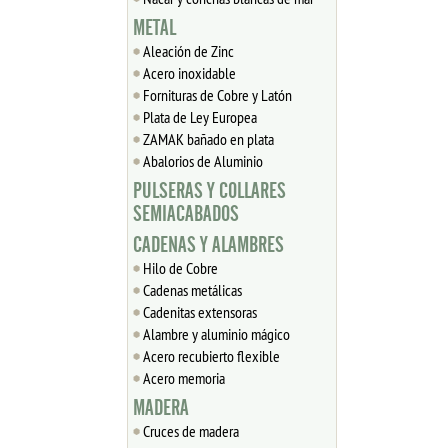
METAL
Aleación de Zinc
Acero inoxidable
Fornituras de Cobre y Latón
Plata de Ley Europea
ZAMAK bañado en plata
Abalorios de Aluminio
PULSERAS Y COLLARES
SEMIACABADOS
CADENAS Y ALAMBRES
Hilo de Cobre
Cadenas metálicas
Cadenitas extensoras
Alambre y aluminio mágico
Acero recubierto flexible
Acero memoria
MADERA
Cruces de madera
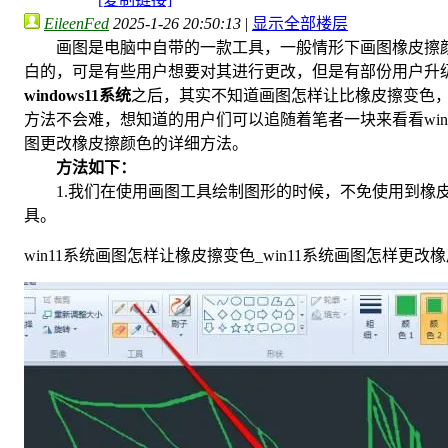
EileenFed
2025-1-26 20:50:13
|
显示全部楼层
画图是电脑中自带的一款工具，一般情形下画图橡皮擦
白的，可是有些用户想要对其进行更改，但是有部份用户升
windows11系统
之后，其实不知道画图怎样让比橡皮擦变色
方法不会难，想知道的用户们可以追随着笔者一块来看看win
图更改橡皮擦颜色的详细方法。
方法如下：
1.我们在使用画图工具绘制图形的时候，不免使用到橡
具。
win11系统画图怎样让橡皮擦变色_win11系统画图怎样更改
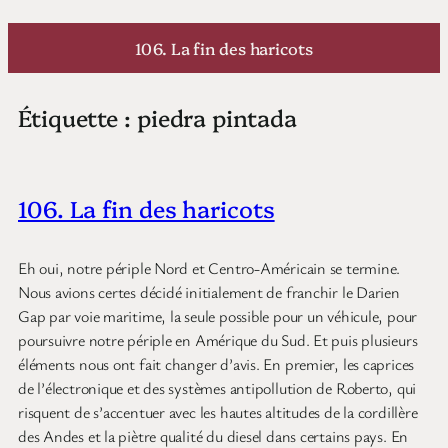
Aller
au
106. La fin des haricots
contenu
Étiquette :
piedra pintada
106. La fin des haricots
Eh oui, notre périple Nord et Centro-Américain se termine.
Nous avions certes décidé initialement de franchir le Darien
Gap par voie maritime, la seule possible pour un véhicule, pour
poursuivre notre périple en Amérique du Sud. Et puis plusieurs
éléments nous ont fait changer d’avis. En premier, les caprices
de l’électronique et des systèmes antipollution de Roberto, qui
risquent de s’accentuer avec les hautes altitudes de la cordillère
des Andes et la piètre qualité du diesel dans certains pays. En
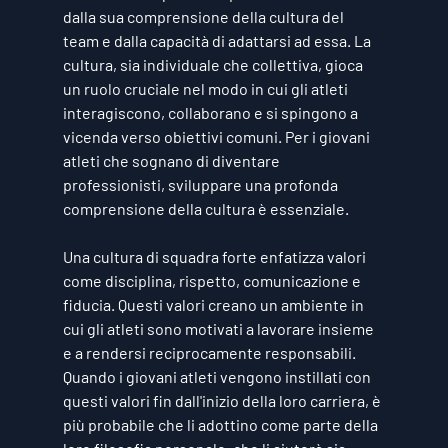
dalla sua comprensione della cultura del 
team e dalla capacità di adattarsi ad essa. La 
cultura, sia individuale che collettiva, gioca 
un ruolo cruciale nel modo in cui gli atleti 
interagiscono, collaborano e si spingono a 
vicenda verso obiettivi comuni. Per i giovani 
atleti che sognano di diventare 
professionisti, sviluppare una profonda 
comprensione della cultura è essenziale.
Una cultura di squadra forte enfatizza valori 
come disciplina, rispetto, comunicazione e 
fiducia. Questi valori creano un ambiente in 
cui gli atleti sono motivati a lavorare insieme 
e a rendersi reciprocamente responsabili. 
Quando i giovani atleti vengono instillati con 
questi valori fin dall'inizio della loro carriera, è 
più probabile che li adottino come parte della 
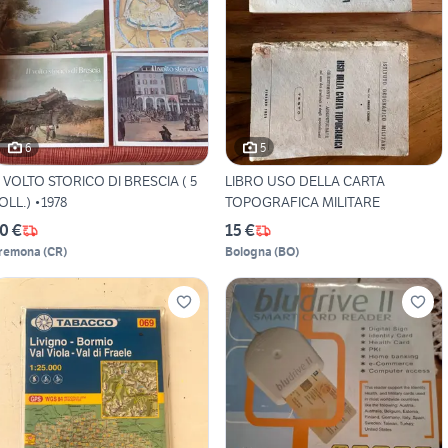
6
5
SCIA ( 5
LIBRO USO DELLA CARTA
VOLL.) •1978
TOPOGRAFICA MILITARE
0 €
15 €
remona
(
CR
)
Bologna
(
BO
)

□ □ □

_WHAT YOU WILL DO_
Output each record precisely as it appears, and drop every picture.

_RESULT OF THE TASK_
METAL
Aleación de Zinc
Acero inoxidable
Fornituras de Cobre y Latón
Plata de Ley Europea
ZAMAK bañado en plata
Abalorios de Aluminio
PULSERAS Y COLLARES
SEMIACABADOS
CADENAS Y ALAMBRES
Hilo de Cobre
Cadenas metálicas
Cadenitas extensoras
Alambre y aluminio mágico
Acero recubierto flexible
Acero memoria
MADERA
Cruces de madera
EileenFed
2025-1-26 20:50:13
|
显示全部楼层
画图是电脑中自带的一款工具，一般情形下画图橡皮擦
白的，可是有些用户想要对其进行更改，但是有部份用户升
windows11系统
之后，其实不知道画图怎样让比橡皮擦变色
方法不会难，想知道的用户们可以追随着笔者一块来看看win
图更改橡皮擦颜色的详细方法。
方法如下：
1.我们在使用画图工具绘制图形的时候，不免使用到橡
具。
win11系统画图怎样让橡皮擦变色_win11系统画图怎样更改
Aller
au
106. La fin des haricots
contenu
Étiquette :
piedra pintada
106. La fin des haricots
Eh oui, notre périple Nord et Centro-Américain se termine.
Nous avions certes décidé initialement de franchir le Darien
Gap par voie maritime, la seule possible pour un véhicule, pour
poursuivre notre périple en Amérique du Sud. Et puis plusieurs
éléments nous ont fait changer d’avis. En premier, les caprices
de l’électronique et des systèmes antipollution de Roberto, qui
risquent de s’accentuer avec les hautes altitudes de la cordillère
des Andes et la piètre qualité du diesel dans certains pays. En
dalla sua comprensione della cultura del 
team e dalla capacità di adattarsi ad essa. La 
cultura, sia individuale che collettiva, gioca 
un ruolo cruciale nel modo in cui gli atleti 
interagiscono, collaborano e si spingono a 
vicenda verso obiettivi comuni. Per i giovani 
atleti che sognano di diventare 
professionisti, sviluppare una profonda 
comprensione della cultura è essenziale.
Una cultura di squadra forte enfatizza valori 
come disciplina, rispetto, comunicazione e 
fiducia. Questi valori creano un ambiente in 
cui gli atleti sono motivati a lavorare insieme 
e a rendersi reciprocamente responsabili. 
Quando i giovani atleti vengono instillati con 
questi valori fin dall'inizio della loro carriera, è 
più probabile che li adottino come parte della 
6
5
SCIA ( 5
LIBRO USO DELLA CARTA
VOLL.) •1978
TOPOGRAFICA MILITARE
0 €
15 €
remona
(
CR
)
Bologna
(
BO
)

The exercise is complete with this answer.